Import from JDBC

This guide demonstrates how to generate a schema from a SQL query ResultSet, deploy it, and perform a JDBC import from the command line. These commands assume a typical Deephaven installation, a SQL Server source database, and a SQL Server table created as follows:

CREATE TABLE trade (
    id INT PRIMARY KEY,
    trade_date DATE,
    sym VARCHAR(50),
    qty INT,
    px DOUBLE PRECISION,
    comment VARCHAR(150)
);

After creating the table, you can populate it with some sample data. For example:

INSERT INTO trade (id, trade_date, sym, qty, px, comment) VALUES
(1, '2023-01-15', 'AAPL', 100, 150.25, 'Buy order for client A'),
(2, '2023-01-16', 'MSFT', 50, 280.75, 'Sell order for client B'),
(3, '2023-01-16', 'GOOG', 75, 105.50, 'Buy order for client C');

Deephaven offers tools to infer a table schema from JDBC and import data using a JDBC interface. Both schema inference and data imports work with a JDBC ResultSet rather than directly with the source table. Fortunately, most JDBC drivers include detailed metadata in the ResultSet, allowing standard SQL types to be accurately mapped to Deephaven column types.

JDBC Data Source Support

When using JDBC data sources with command-line tools or data import classes, you can specify any driver class string and connection URL. The schema discovery and data import processes rely on standard JDBC functionality, so most drivers are compatible. However, for schema discovery to work, the driver must provide ResultSetMetaData for the query result set. Some drivers may lack this capability.

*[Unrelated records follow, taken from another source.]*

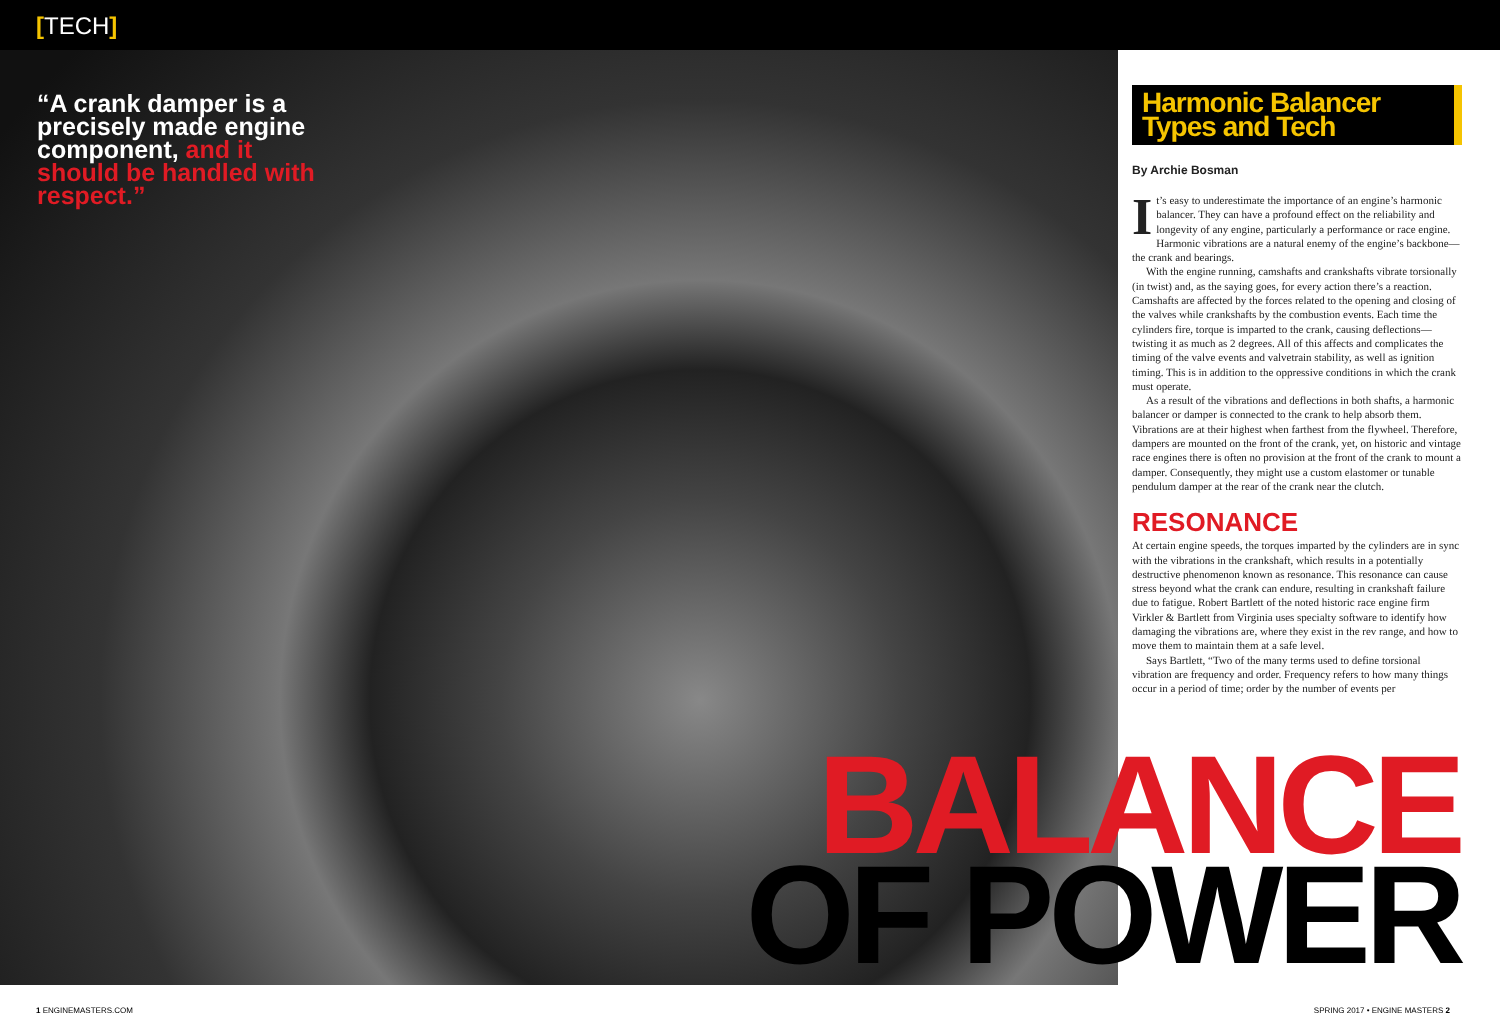[TECH]
“A crank damper is a precisely made engine component, and it should be handled with respect.”
Harmonic Balancer Types and Tech
By Archie Bosman
It’s easy to underestimate the importance of an engine’s harmonic balancer. They can have a profound effect on the reliability and longevity of any engine, particularly a performance or race engine. Harmonic vibrations are a natural enemy of the engine’s backbone—the crank and bearings.
With the engine running, camshafts and crankshafts vibrate torsionally (in twist) and, as the saying goes, for every action there’s a reaction. Camshafts are affected by the forces related to the opening and closing of the valves while crankshafts by the combustion events. Each time the cylinders fire, torque is imparted to the crank, causing deflections—twisting it as much as 2 degrees. All of this affects and complicates the timing of the valve events and valvetrain stability, as well as ignition timing. This is in addition to the oppressive conditions in which the crank must operate.
As a result of the vibrations and deflections in both shafts, a harmonic balancer or damper is connected to the crank to help absorb them. Vibrations are at their highest when farthest from the flywheel. Therefore, dampers are mounted on the front of the crank, yet, on historic and vintage race engines there is often no provision at the front of the crank to mount a damper. Consequently, they might use a custom elastomer or tunable pendulum damper at the rear of the crank near the clutch.
RESONANCE
At certain engine speeds, the torques imparted by the cylinders are in sync with the vibrations in the crankshaft, which results in a potentially destructive phenomenon known as resonance. This resonance can cause stress beyond what the crank can endure, resulting in crankshaft failure due to fatigue. Robert Bartlett of the noted historic race engine firm Virkler & Bartlett from Virginia uses specialty software to identify how damaging the vibrations are, where they exist in the rev range, and how to move them to maintain them at a safe level.
Says Bartlett, “Two of the many terms used to define torsional vibration are frequency and order. Frequency refers to how many things occur in a period of time; order by the number of events per
BALANCE
OF POWER
1 ENGINEMASTERS.COM SPRING 2017 • ENGINE MASTERS 2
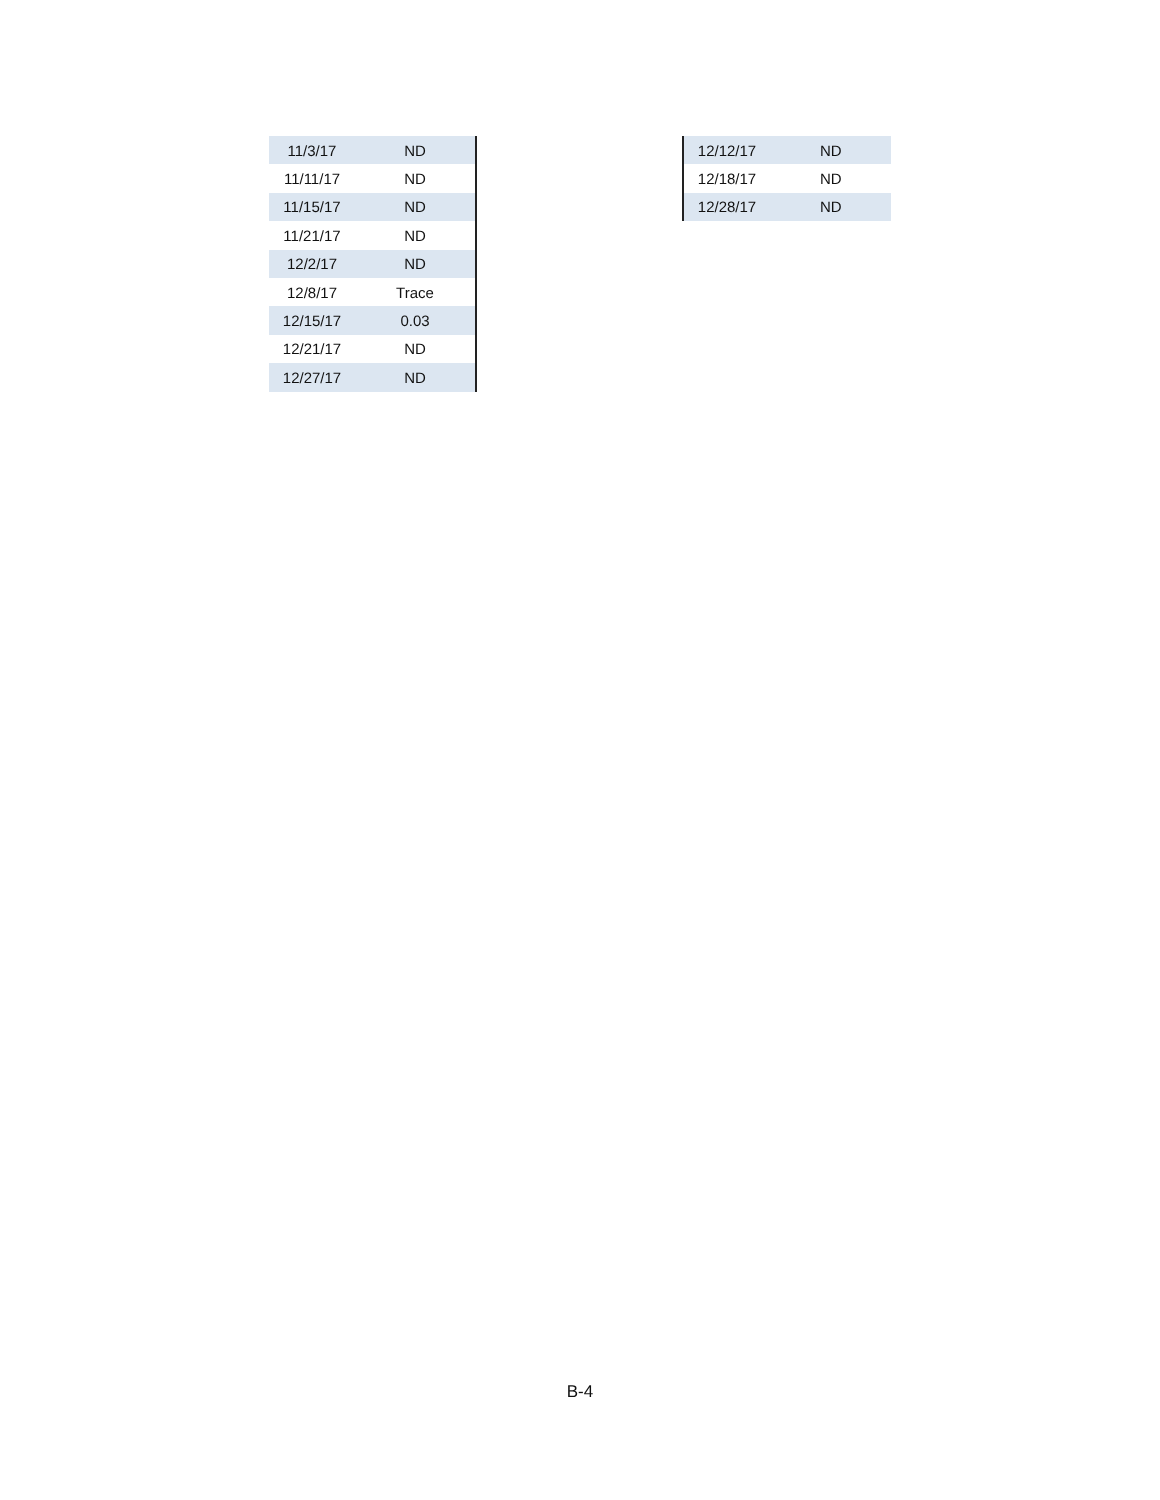| 11/3/17 | ND |
| 11/11/17 | ND |
| 11/15/17 | ND |
| 11/21/17 | ND |
| 12/2/17 | ND |
| 12/8/17 | Trace |
| 12/15/17 | 0.03 |
| 12/21/17 | ND |
| 12/27/17 | ND |
| 12/12/17 | ND |
| 12/18/17 | ND |
| 12/28/17 | ND |
B-4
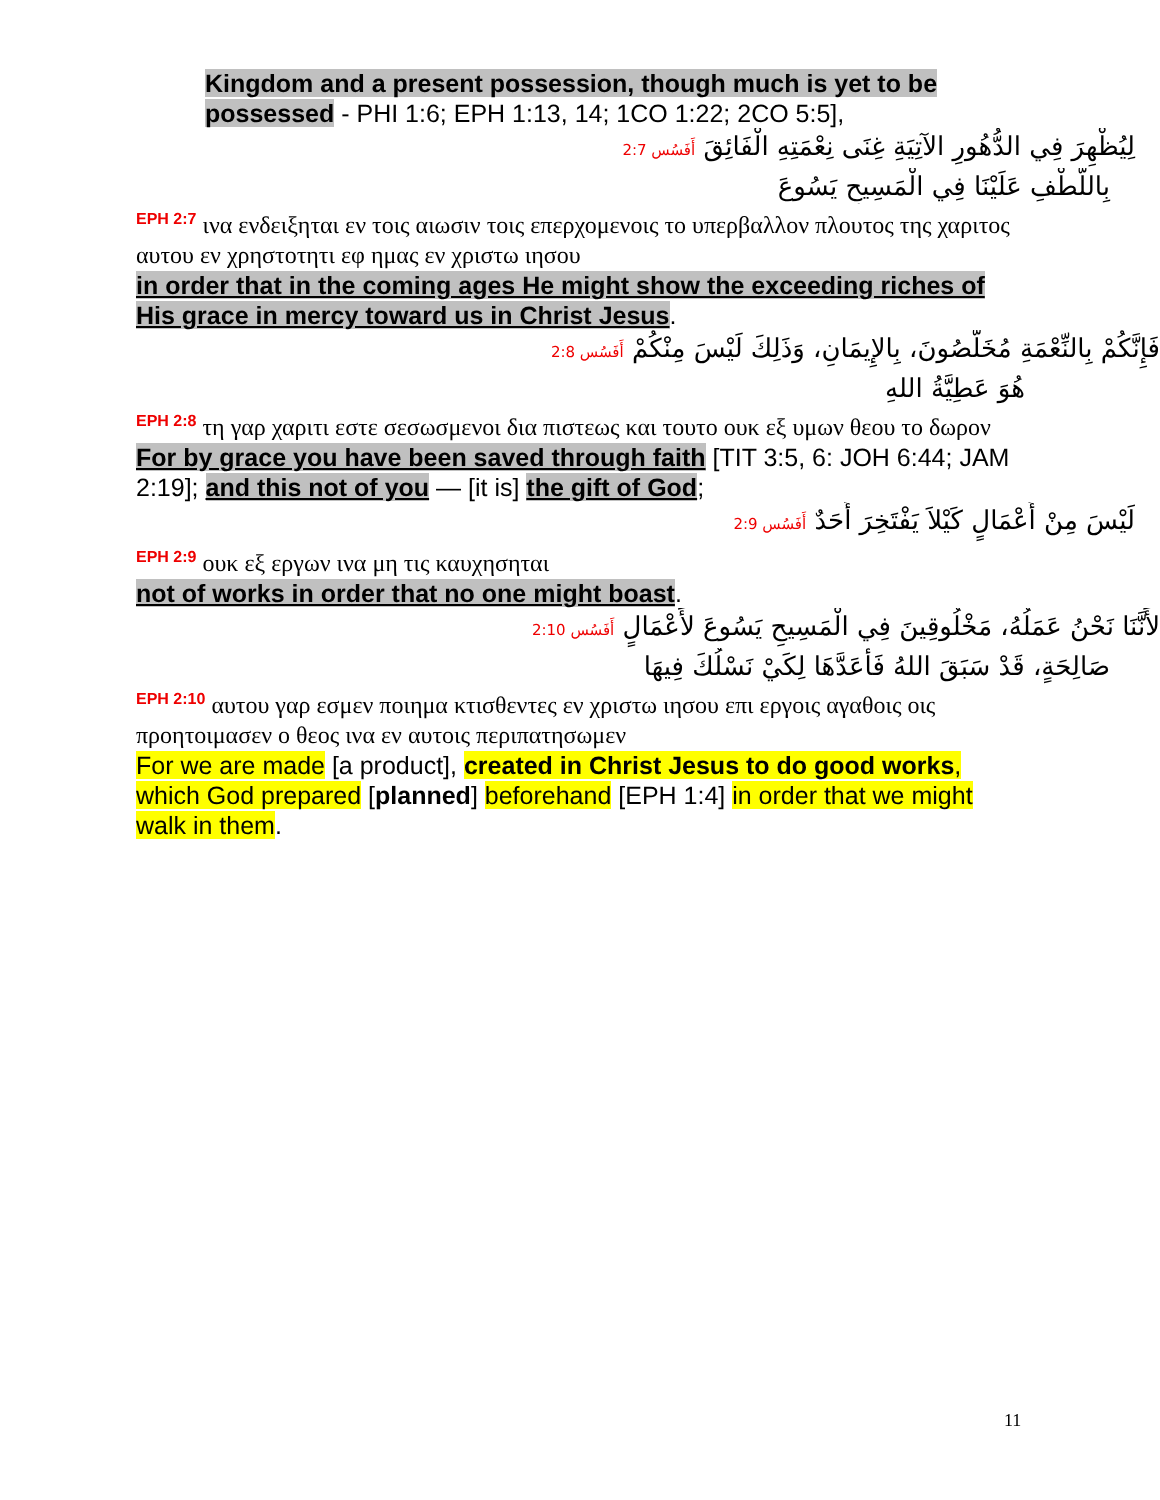Kingdom and a present possession, though much is yet to be possessed - PHI 1:6; EPH 1:13, 14; 1CO 1:22; 2CO 5:5],
لِيُظْهِرَ فِي الدُّهُورِ الآتِيَةِ غِنَى نِعْمَتِهِ الْفَائِقَ أَفَسُس 2:7
بِاللُّطْفِ عَلَيْنَا فِي الْمَسِيحِ يَسُوعَ
EPH 2:7 ινα ενδειξηται εν τοις αιωσιν τοις επερχομενοις το υπερβαλλον πλουτος της χαριτος αυτου εν χρηστοτητι εφ ημας εν χριστω ιησου
in order that in the coming ages He might show the exceeding riches of His grace in mercy toward us in Christ Jesus.
فَإِنَّكُمْ بِالنِّعْمَةِ مُخَلَّصُونَ، بِالإِيمَانِ، وَذَلِكَ لَيْسَ مِنْكُمْ أَفَسُس 2:8
هُوَ عَطِيَّةُ اللهِ
EPH 2:8 τη γαρ χαριτι εστε σεσωσμενοι δια πιστεως και τουτο ουκ εξ υμων θεου το δωρον
For by grace you have been saved through faith [TIT 3:5, 6: JOH 6:44; JAM 2:19]; and this not of you — [it is] the gift of God;
لَيْسَ مِنْ أَعْمَالٍ كَيْلاَ يَفْتَخِرَ أَحَدٌ أَفَسُس 2:9
EPH 2:9 ουκ εξ εργων ινα μη τις καυχησηται
not of works in order that no one might boast.
لأَنَّنَا نَحْنُ عَمَلُهُ، مَخْلُوقِينَ فِي الْمَسِيحِ يَسُوعَ لأَعْمَالٍ أَفَسُس 2:10
صَالِحَةٍ، قَدْ سَبَقَ اللهُ فَأَعَدَّهَا لِكَيْ نَسْلُكَ فِيهَا
EPH 2:10 αυτου γαρ εσμεν ποιημα κτισθεντες εν χριστω ιησου επι εργοις αγαθοις οις προητοιμασεν ο θεος ινα εν αυτοις περιπατησωμεν
For we are made [a product], created in Christ Jesus to do good works, which God prepared [planned] beforehand [EPH 1:4] in order that we might walk in them.
11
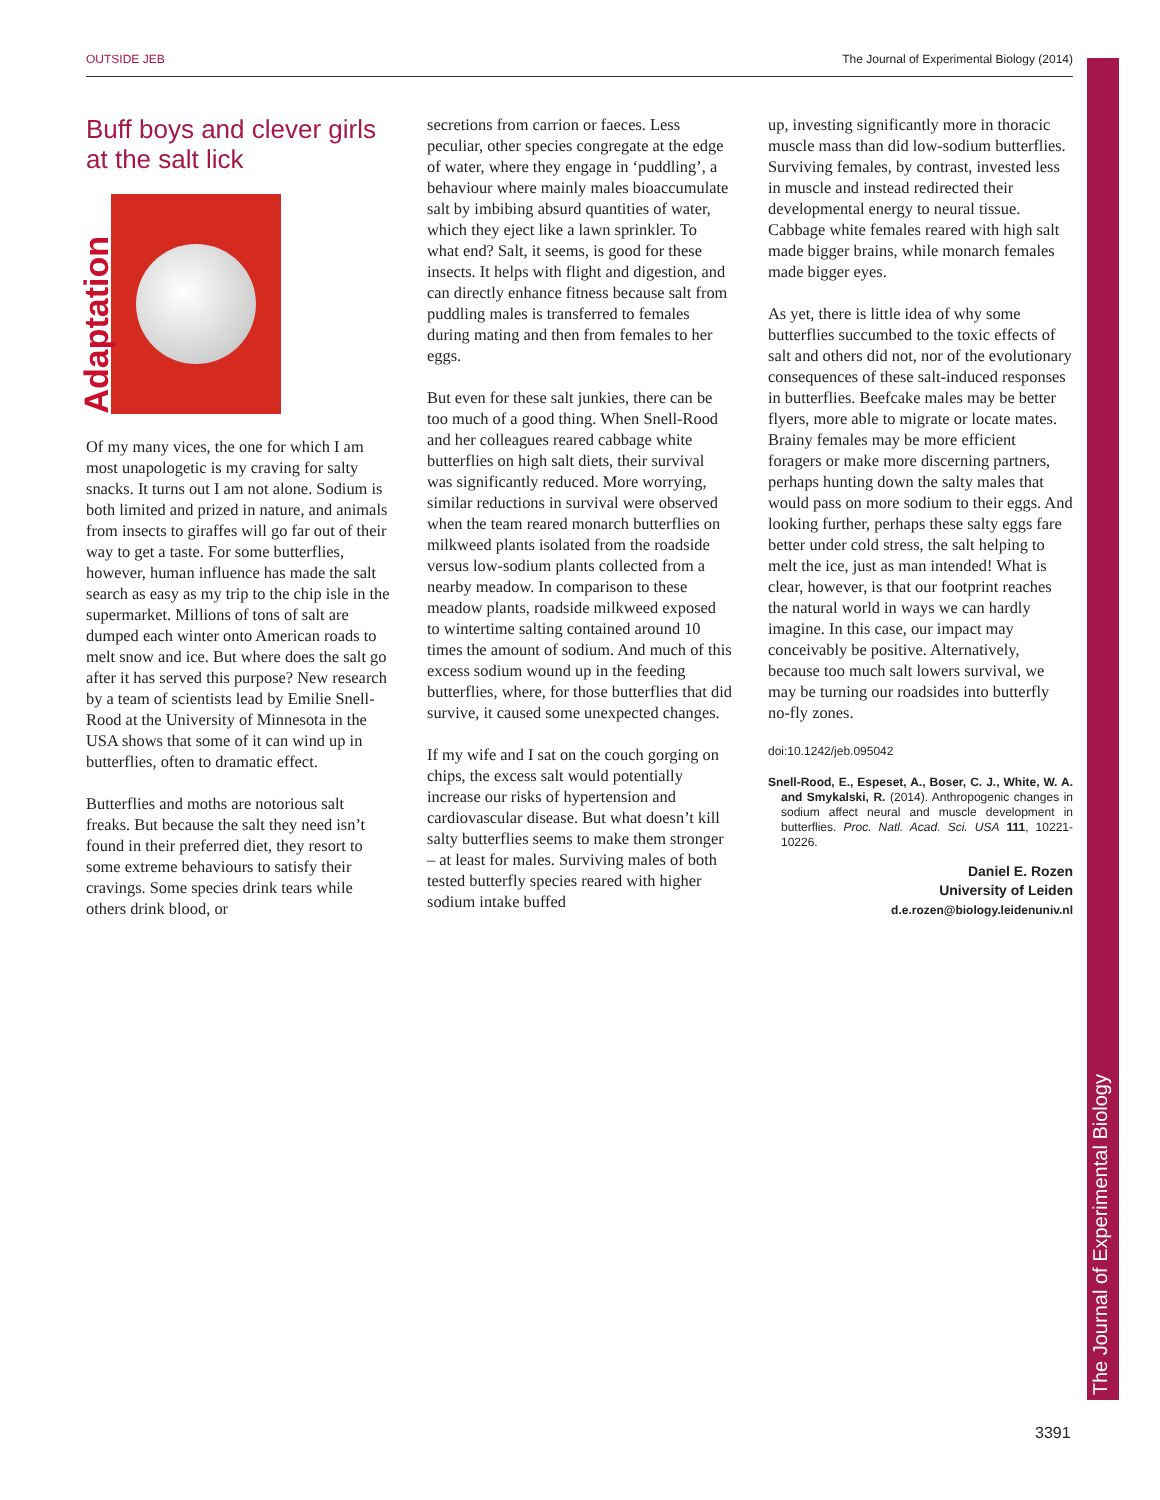OUTSIDE JEB The Journal of Experimental Biology (2014)
The Journal of Experimental Biology
Buff boys and clever girls at the salt lick
Adaptation
Of my many vices, the one for which I am most unapologetic is my craving for salty snacks. It turns out I am not alone. Sodium is both limited and prized in nature, and animals from insects to giraffes will go far out of their way to get a taste. For some butterflies, however, human influence has made the salt search as easy as my trip to the chip isle in the supermarket. Millions of tons of salt are dumped each winter onto American roads to melt snow and ice. But where does the salt go after it has served this purpose? New research by a team of scientists lead by Emilie Snell-Rood at the University of Minnesota in the USA shows that some of it can wind up in butterflies, often to dramatic effect.
Butterflies and moths are notorious salt freaks. But because the salt they need isn’t found in their preferred diet, they resort to some extreme behaviours to satisfy their cravings. Some species drink tears while others drink blood, or
secretions from carrion or faeces. Less peculiar, other species congregate at the edge of water, where they engage in ‘puddling’, a behaviour where mainly males bioaccumulate salt by imbibing absurd quantities of water, which they eject like a lawn sprinkler. To what end? Salt, it seems, is good for these insects. It helps with flight and digestion, and can directly enhance fitness because salt from puddling males is transferred to females during mating and then from females to her eggs.
But even for these salt junkies, there can be too much of a good thing. When Snell-Rood and her colleagues reared cabbage white butterflies on high salt diets, their survival was significantly reduced. More worrying, similar reductions in survival were observed when the team reared monarch butterflies on milkweed plants isolated from the roadside versus low-sodium plants collected from a nearby meadow. In comparison to these meadow plants, roadside milkweed exposed to wintertime salting contained around 10 times the amount of sodium. And much of this excess sodium wound up in the feeding butterflies, where, for those butterflies that did survive, it caused some unexpected changes.
If my wife and I sat on the couch gorging on chips, the excess salt would potentially increase our risks of hypertension and cardiovascular disease. But what doesn’t kill salty butterflies seems to make them stronger – at least for males. Surviving males of both tested butterfly species reared with higher sodium intake buffed
up, investing significantly more in thoracic muscle mass than did low-sodium butterflies. Surviving females, by contrast, invested less in muscle and instead redirected their developmental energy to neural tissue. Cabbage white females reared with high salt made bigger brains, while monarch females made bigger eyes.
As yet, there is little idea of why some butterflies succumbed to the toxic effects of salt and others did not, nor of the evolutionary consequences of these salt-induced responses in butterflies. Beefcake males may be better flyers, more able to migrate or locate mates. Brainy females may be more efficient foragers or make more discerning partners, perhaps hunting down the salty males that would pass on more sodium to their eggs. And looking further, perhaps these salty eggs fare better under cold stress, the salt helping to melt the ice, just as man intended! What is clear, however, is that our footprint reaches the natural world in ways we can hardly imagine. In this case, our impact may conceivably be positive. Alternatively, because too much salt lowers survival, we may be turning our roadsides into butterfly no-fly zones.
doi:10.1242/jeb.095042
Snell-Rood, E., Espeset, A., Boser, C. J., White, W. A. and Smykalski, R. (2014). Anthropogenic changes in sodium affect neural and muscle development in butterflies. Proc. Natl. Acad. Sci. USA 111, 10221-10226.
Daniel E. Rozen
University of Leiden
d.e.rozen@biology.leidenuniv.nl
3391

The Legacy Schema Editor simplifies the process of creating and editing schemas by allowing you to make and validate changes to the schema in a graphical user interface. The Schema Editor UI also provides a way to generate a schema from a JDBC query. The Schema Editor UI is available in the Deephaven Web UI and can be accessed by clicking on the Schemas tab.

For JDBC, a limited set of data sources are currently available in the Schema Editor:

MySQL/MariaDB
Apache Redshift
Microsoft SQL Server
PostgreSql

These data sources have been tested and their typical drivers are known to support features needed for schema discovery and data import.

In some cases, you may need to consult the data source's product documentation for specific instructions on connecting via a JDBC driver. For example, the data source might need to be reconfigured to allow username and password authentication from the Deephaven merge server where the import process or Schema Editor is running. Additionally, some drivers have unique requirements for the connection URL. For instance, Postgres requires the database name to be included in the connection URL, whereas MySQL does not.

Schema Preparation

This section outlines the necessary steps to prepare a schema, which must be completed before attempting to import data using either the command-line interface or the Web UI.

Generate a schema

See the Schema inference page for a guide on generating a schema from a JDBC query.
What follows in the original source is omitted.